What you should do. Please rename "series" to "data series" wherever it appears in the records below, and reproduce every record with nothing else altered.

Chart comprehension data:
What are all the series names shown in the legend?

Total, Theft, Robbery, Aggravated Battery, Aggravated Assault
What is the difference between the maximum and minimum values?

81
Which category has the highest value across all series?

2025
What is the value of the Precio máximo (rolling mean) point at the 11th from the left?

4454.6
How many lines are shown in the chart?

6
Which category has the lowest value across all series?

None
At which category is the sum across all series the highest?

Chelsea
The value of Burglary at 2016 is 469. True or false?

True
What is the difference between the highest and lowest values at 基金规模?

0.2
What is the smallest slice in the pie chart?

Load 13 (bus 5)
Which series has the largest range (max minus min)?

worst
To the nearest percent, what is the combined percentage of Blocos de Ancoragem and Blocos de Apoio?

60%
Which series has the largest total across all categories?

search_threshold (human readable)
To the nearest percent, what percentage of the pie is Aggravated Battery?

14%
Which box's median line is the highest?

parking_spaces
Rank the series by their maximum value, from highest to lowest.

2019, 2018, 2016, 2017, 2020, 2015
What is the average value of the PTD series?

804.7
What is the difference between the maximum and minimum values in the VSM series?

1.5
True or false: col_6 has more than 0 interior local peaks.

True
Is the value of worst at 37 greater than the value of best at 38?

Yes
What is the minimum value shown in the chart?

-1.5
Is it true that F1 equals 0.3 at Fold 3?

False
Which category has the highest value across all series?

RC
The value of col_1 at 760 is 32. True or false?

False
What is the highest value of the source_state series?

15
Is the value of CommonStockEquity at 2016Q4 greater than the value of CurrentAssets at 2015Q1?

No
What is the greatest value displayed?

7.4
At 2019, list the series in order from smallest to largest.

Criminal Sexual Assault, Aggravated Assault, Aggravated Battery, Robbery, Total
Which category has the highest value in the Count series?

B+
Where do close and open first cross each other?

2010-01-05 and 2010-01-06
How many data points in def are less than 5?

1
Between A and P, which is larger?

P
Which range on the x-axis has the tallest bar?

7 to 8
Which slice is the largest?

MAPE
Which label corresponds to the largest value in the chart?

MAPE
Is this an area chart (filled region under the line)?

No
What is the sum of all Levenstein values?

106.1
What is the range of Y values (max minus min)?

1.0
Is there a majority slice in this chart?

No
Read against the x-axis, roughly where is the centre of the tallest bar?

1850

Written solution.
What are all the data series names shown in the legend?

Total, Theft, Robbery, Aggravated Battery, Aggravated Assault
What is the difference between the maximum and minimum values?

81
Which category has the highest value across all data series?

2025
What is the value of the Precio máximo (rolling mean) point at the 11th from the left?

4454.6
How many lines are shown in the chart?

6
Which category has the lowest value across all data series?

None
At which category is the sum across all data series the highest?

Chelsea
The value of Burglary at 2016 is 469. True or false?

True
What is the difference between the highest and lowest values at 基金规模?

0.2
What is the smallest slice in the pie chart?

Load 13 (bus 5)
Which data series has the largest range (max minus min)?

worst
To the nearest percent, what is the combined percentage of Blocos de Ancoragem and Blocos de Apoio?

60%
Which data series has the largest total across all categories?

search_threshold (human readable)
To the nearest percent, what percentage of the pie is Aggravated Battery?

14%
Which box's median line is the highest?

parking_spaces
Rank the data series by their maximum value, from highest to lowest.

2019, 2018, 2016, 2017, 2020, 2015
What is the average value of the PTD data series?

804.7
What is the difference between the maximum and minimum values in the VSM data series?

1.5
True or false: col_6 has more than 0 interior local peaks.

True
Is the value of worst at 37 greater than the value of best at 38?

Yes
What is the minimum value shown in the chart?

-1.5
Is it true that F1 equals 0.3 at Fold 3?

False
Which category has the highest value across all data series?

RC
The value of col_1 at 760 is 32. True or false?

False
What is the highest value of the source_state data series?

15
Is the value of CommonStockEquity at 2016Q4 greater than the value of CurrentAssets at 2015Q1?

No
What is the greatest value displayed?

7.4
At 2019, list the data series in order from smallest to largest.

Criminal Sexual Assault, Aggravated Assault, Aggravated Battery, Robbery, Total
Which category has the highest value in the Count data series?

B+
Where do close and open first cross each other?

2010-01-05 and 2010-01-06
How many data points in def are less than 5?

1
Between A and P, which is larger?

P
Which range on the x-axis has the tallest bar?

7 to 8
Which slice is the largest?

MAPE
Which label corresponds to the largest value in the chart?

MAPE
Is this an area chart (filled region under the line)?

No
What is the sum of all Levenstein values?

106.1
What is the range of Y values (max minus min)?

1.0
Is there a majority slice in this chart?

No
Read against the x-axis, roughly where is the centre of the tallest bar?

1850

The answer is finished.